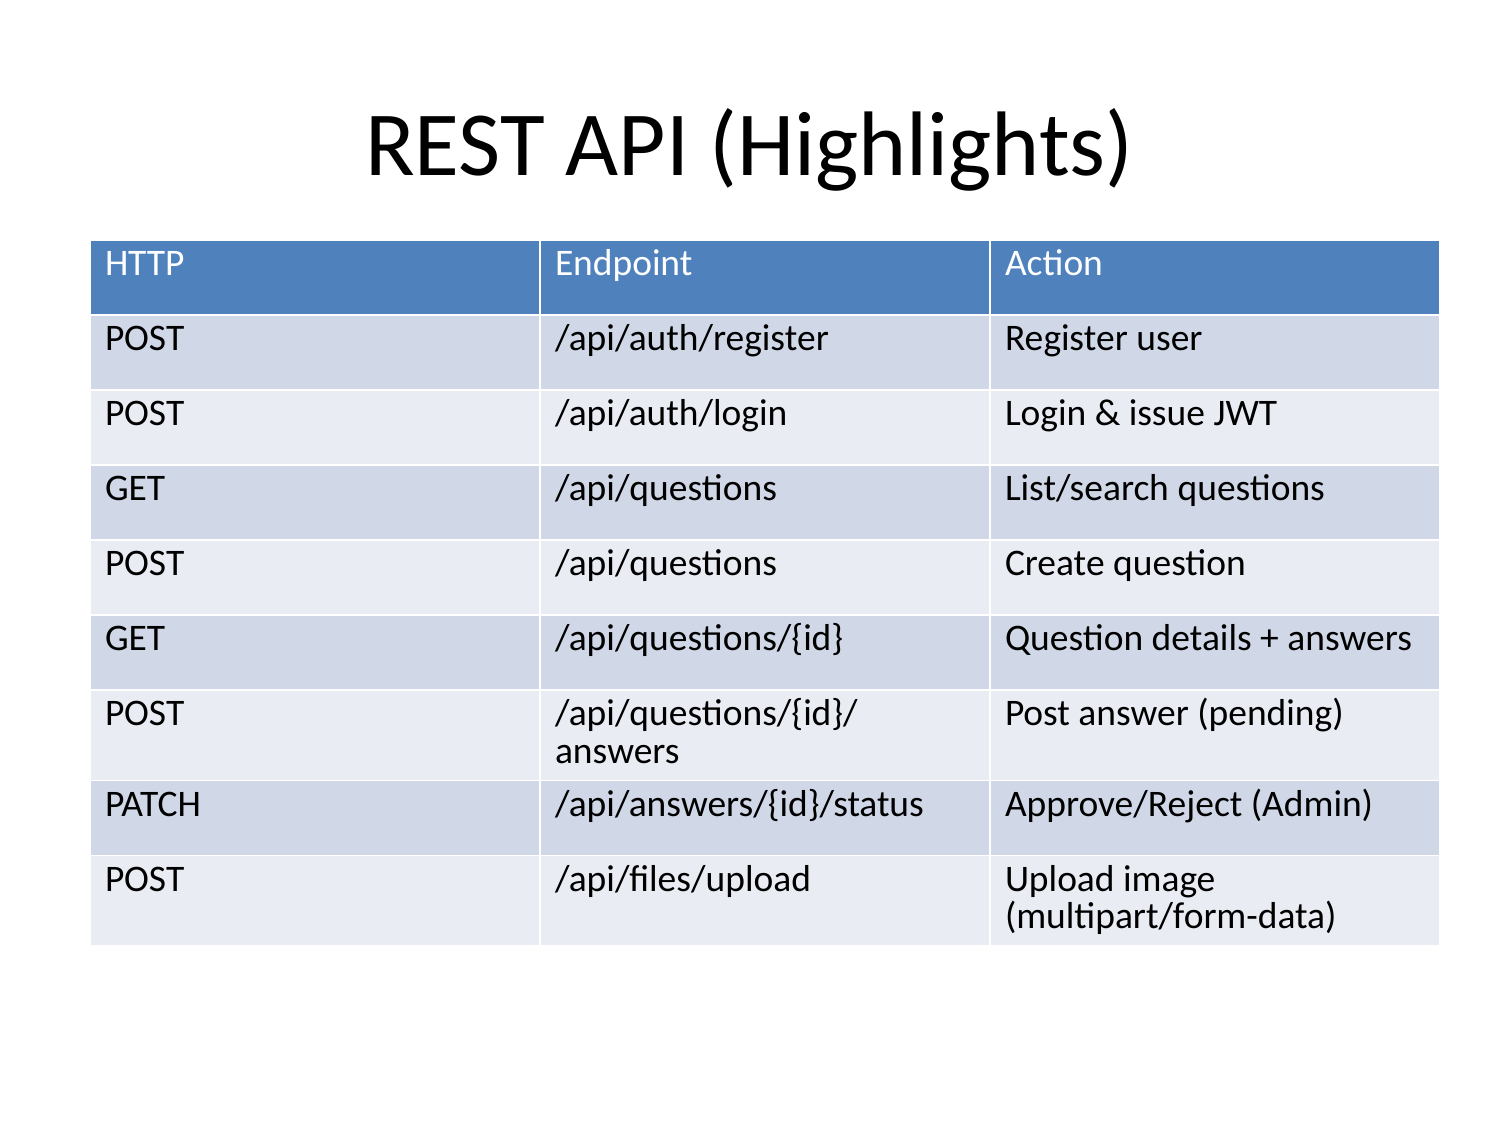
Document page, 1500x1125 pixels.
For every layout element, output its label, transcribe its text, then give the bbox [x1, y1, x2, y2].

title REST API (Highlights) [75, 45, 1425, 233]
table_cell POST [91, 691, 539, 780]
table_cell GET [91, 616, 539, 689]
table_cell List/search questions [991, 466, 1439, 539]
table_cell Register user [991, 316, 1439, 389]
table_cell /api/answers/{id}/status [541, 781, 989, 855]
table_cell POST [91, 541, 539, 614]
table_cell PATCH [91, 781, 539, 855]
table_cell Create question [991, 541, 1439, 614]
table_cell /api/files/upload [541, 856, 989, 945]
table_header Action [991, 241, 1439, 314]
table_cell /api/questions/{id} [541, 616, 989, 689]
table_cell POST [91, 316, 539, 389]
table_cell Upload image (multipart/form-data) [991, 856, 1439, 945]
table_cell /api/questions/{id}/answers [541, 691, 989, 780]
table_cell /api/auth/register [541, 316, 989, 389]
table_cell Login & issue JWT [991, 391, 1439, 464]
table_cell Approve/Reject (Admin) [991, 781, 1439, 855]
table_header Endpoint [541, 241, 989, 314]
table_cell /api/questions [541, 466, 989, 539]
table_cell Post answer (pending) [991, 691, 1439, 780]
table_cell GET [91, 466, 539, 539]
table_cell POST [91, 391, 539, 464]
table_cell Question details + answers [991, 616, 1439, 689]
table_cell /api/auth/login [541, 391, 989, 464]
table_cell POST [91, 856, 539, 945]
table_header HTTP [91, 241, 539, 314]
table_cell /api/questions [541, 541, 989, 614]
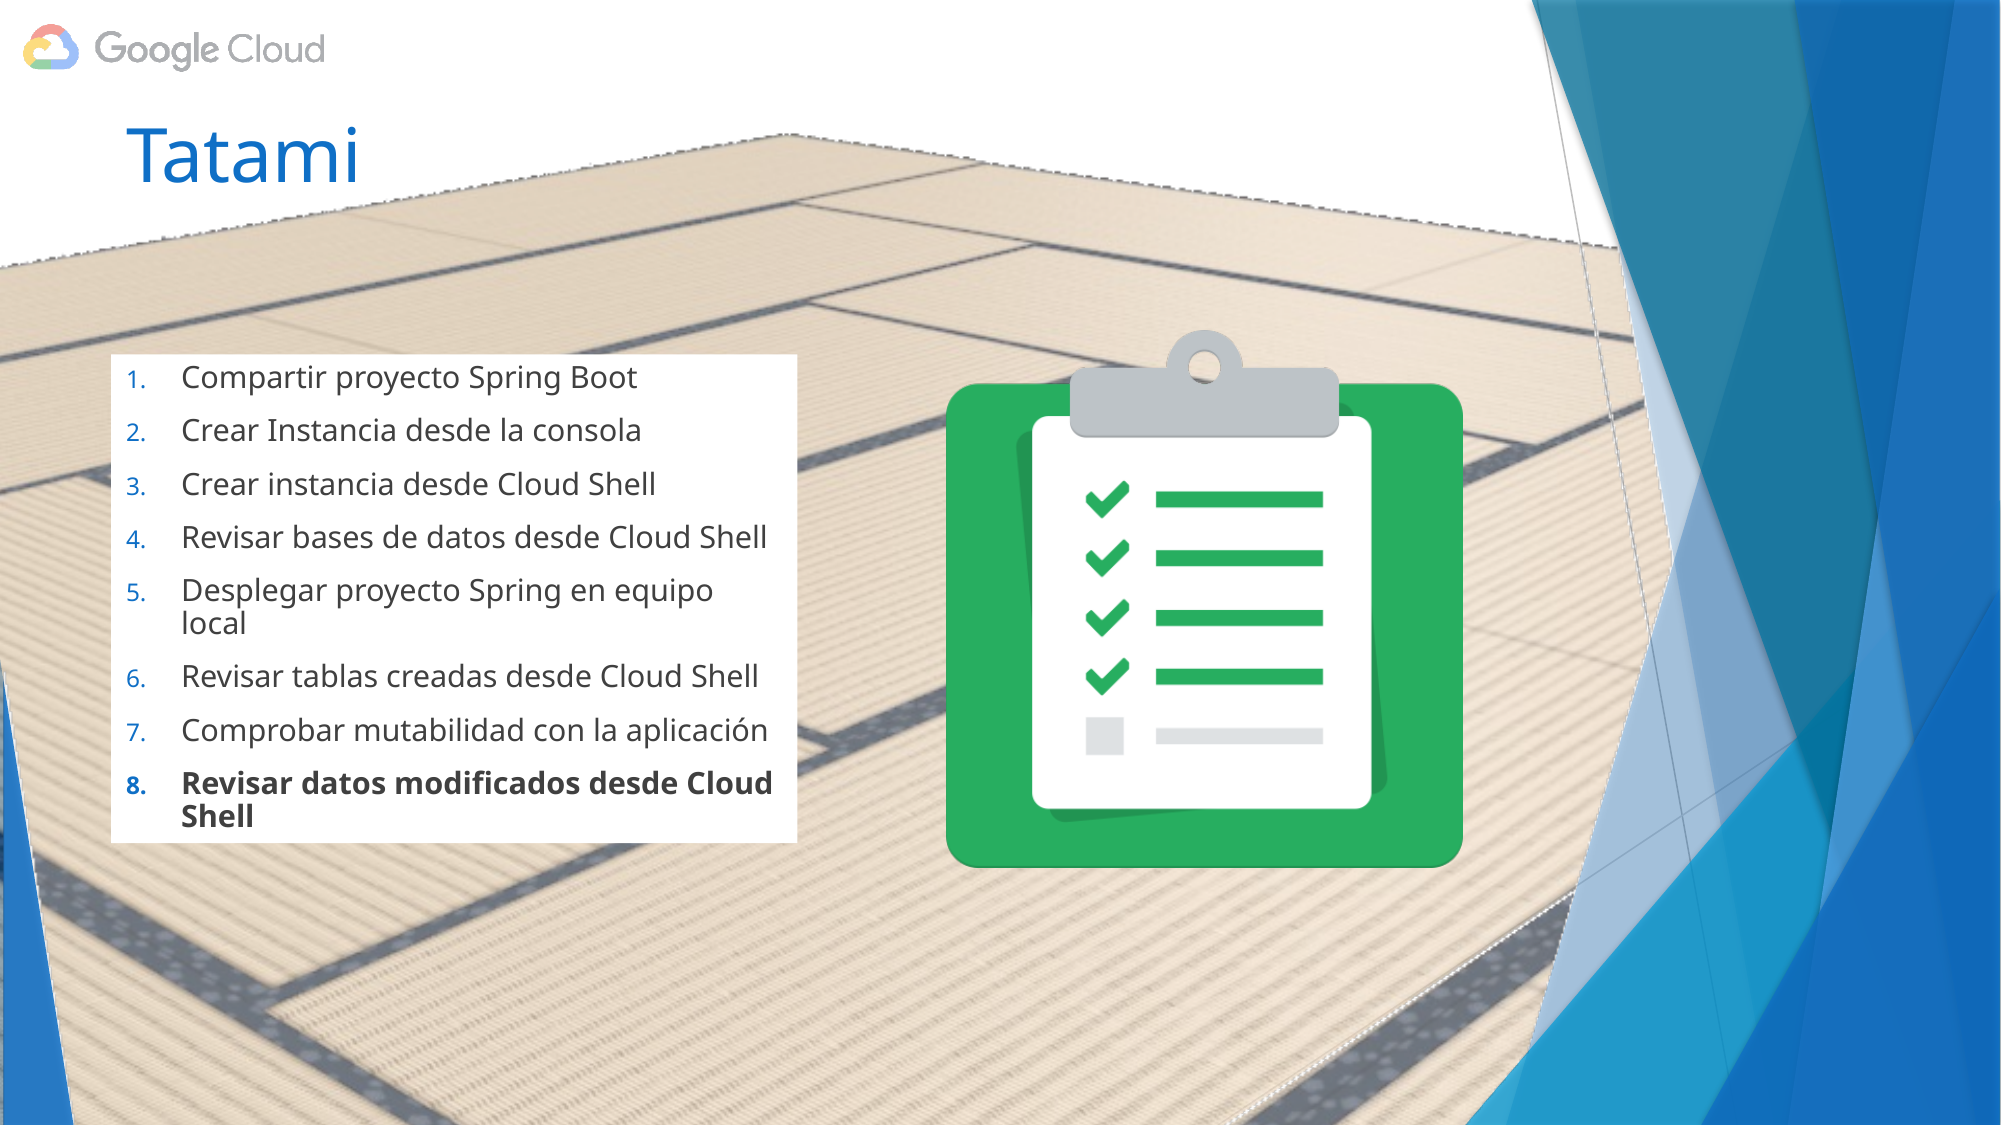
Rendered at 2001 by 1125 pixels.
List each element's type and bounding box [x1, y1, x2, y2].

list [945, 328, 1464, 869]
picture [0, 0, 2000, 1125]
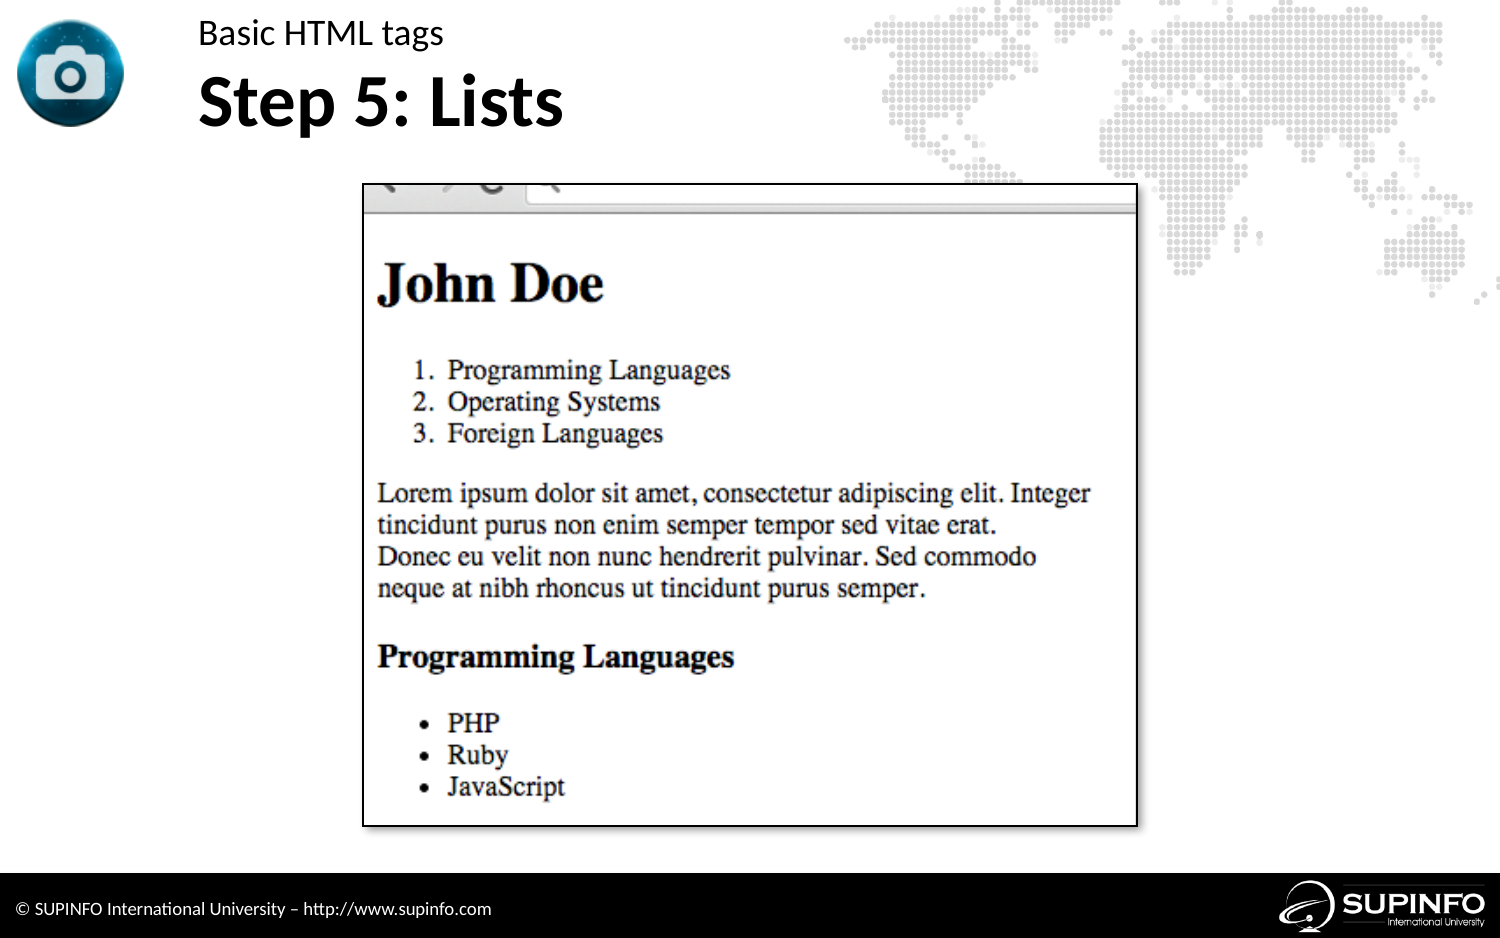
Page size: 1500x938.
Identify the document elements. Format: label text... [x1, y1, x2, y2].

picture [363, 184, 1137, 826]
picture [17, 19, 125, 127]
picture [1269, 870, 1494, 938]
picture [844, 0, 1500, 327]
picture [36, 46, 104, 99]
list Basic HTML tags [183, 0, 1459, 56]
title Step 5: Lists [183, 56, 1459, 138]
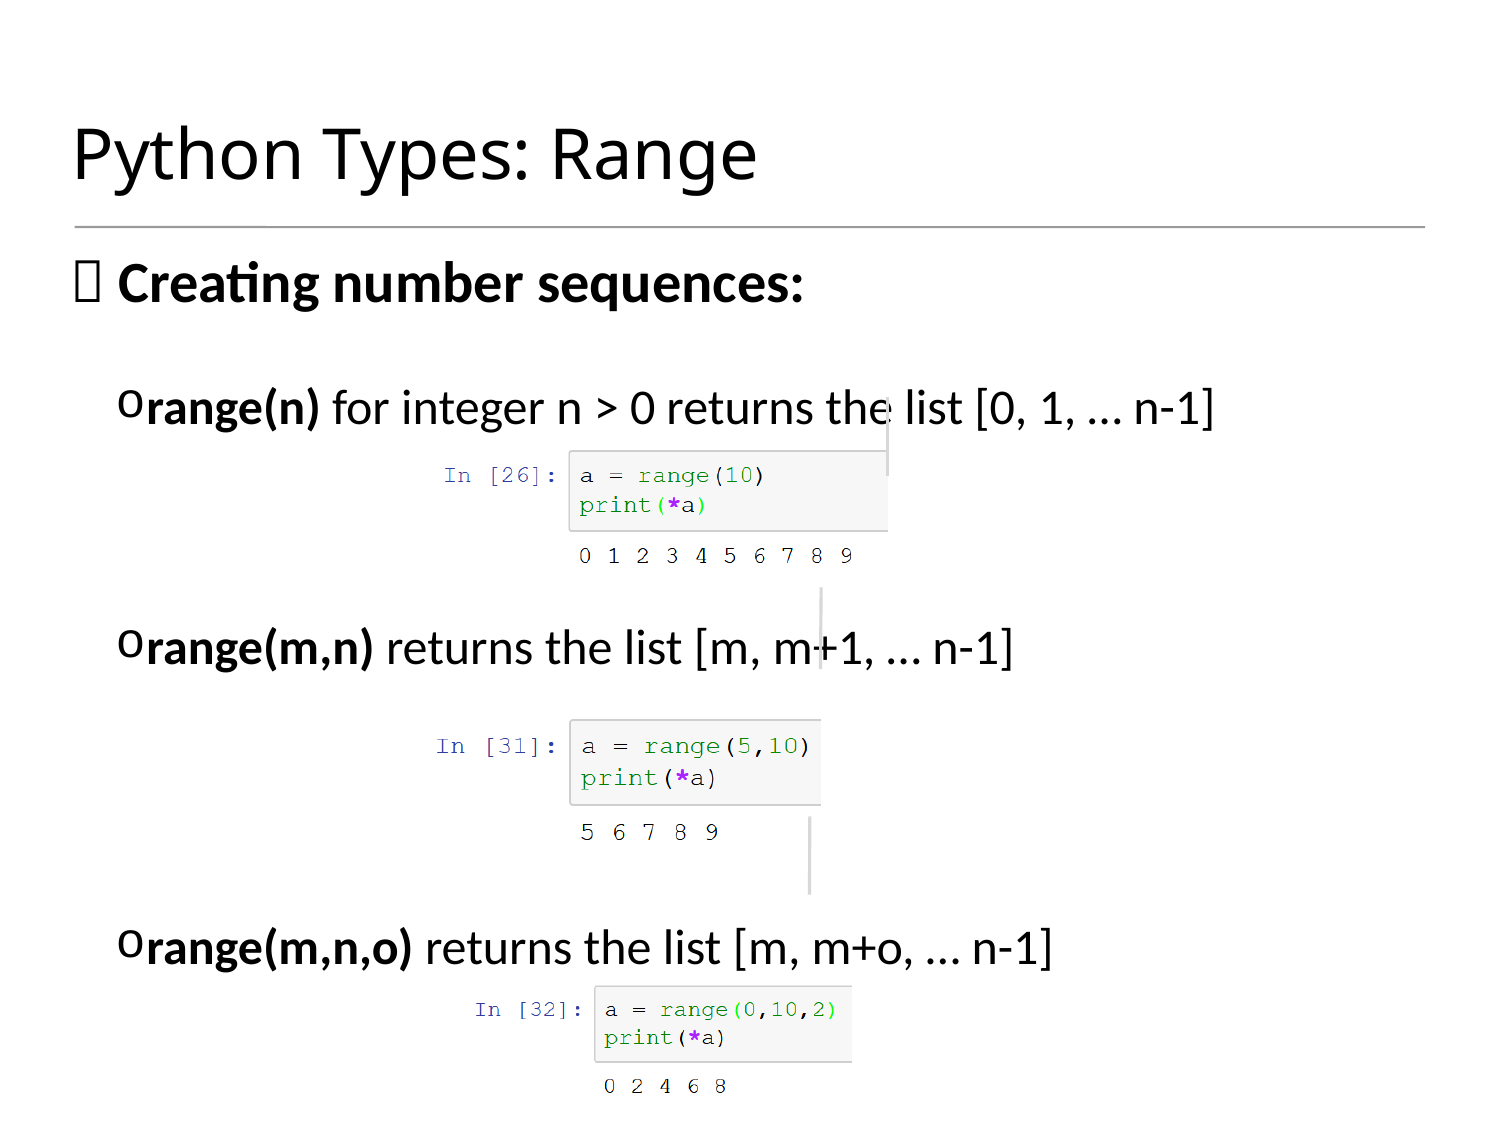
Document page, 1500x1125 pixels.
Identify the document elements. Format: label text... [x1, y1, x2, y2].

picture [460, 981, 852, 1103]
picture [424, 714, 821, 853]
title Python Types: Range [65, 0, 1435, 200]
list Creating number sequences: range(n) for integer n > 0 returns the list [0, 1, … n-1] range(m,n) returns the list [m, m+1, … n-1] range(m,n,o) returns the list [m, m+o, … n-1] [64, 238, 1433, 1125]
picture [424, 447, 888, 579]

Work request: Set down every entry word for word, but omit the pictures.

Task output:
Document page, 1500x1125 pixels.
For every layout element, output its label, transcribe its text, then give the bbox [x1, y1, x2, y2].

title REST API (Highlights) [75, 45, 1425, 233]
table_cell POST [91, 691, 539, 780]
table_cell GET [91, 616, 539, 689]
table_cell List/search questions [991, 466, 1439, 539]
table_cell Register user [991, 316, 1439, 389]
table_cell /api/answers/{id}/status [541, 781, 989, 855]
table_cell POST [91, 541, 539, 614]
table_cell PATCH [91, 781, 539, 855]
table_cell Create question [991, 541, 1439, 614]
table_cell /api/files/upload [541, 856, 989, 945]
table_header Action [991, 241, 1439, 314]
table_cell /api/questions/{id} [541, 616, 989, 689]
table_cell POST [91, 316, 539, 389]
table_cell Upload image (multipart/form-data) [991, 856, 1439, 945]
table_cell /api/questions/{id}/answers [541, 691, 989, 780]
table_cell /api/auth/register [541, 316, 989, 389]
table_cell Login & issue JWT [991, 391, 1439, 464]
table_cell Approve/Reject (Admin) [991, 781, 1439, 855]
table_header Endpoint [541, 241, 989, 314]
table_cell /api/questions [541, 466, 989, 539]
table_cell Post answer (pending) [991, 691, 1439, 780]
table_cell GET [91, 466, 539, 539]
table_cell POST [91, 391, 539, 464]
table_cell Question details + answers [991, 616, 1439, 689]
table_cell /api/auth/login [541, 391, 989, 464]
table_cell POST [91, 856, 539, 945]
table_header HTTP [91, 241, 539, 314]
table_cell /api/questions [541, 541, 989, 614]
Rendered at 2001 by 1125 pixels.
List each element's type and bounding box [x1, y1, x2, y2].

list [945, 328, 1464, 869]
picture [0, 0, 2000, 1125]
Page size: 1500x938.
Identify the document elements. Format: label text... [x1, y1, x2, y2].

picture [363, 184, 1137, 826]
picture [17, 19, 125, 127]
picture [1269, 870, 1494, 938]
picture [844, 0, 1500, 327]
picture [36, 46, 104, 99]
list Basic HTML tags [183, 0, 1459, 56]
title Step 5: Lists [183, 56, 1459, 138]
Document page, 1500x1125 pixels.
Identify the document elements. Format: label text... [x1, y1, x2, y2].

picture [460, 981, 852, 1103]
picture [424, 714, 821, 853]
title Python Types: Range [65, 0, 1435, 200]
list Creating number sequences: range(n) for integer n > 0 returns the list [0, 1, … n-1] range(m,n) returns the list [m, m+1, … n-1] range(m,n,o) returns the list [m, m+o, … n-1] [64, 238, 1433, 1125]
picture [424, 447, 888, 579]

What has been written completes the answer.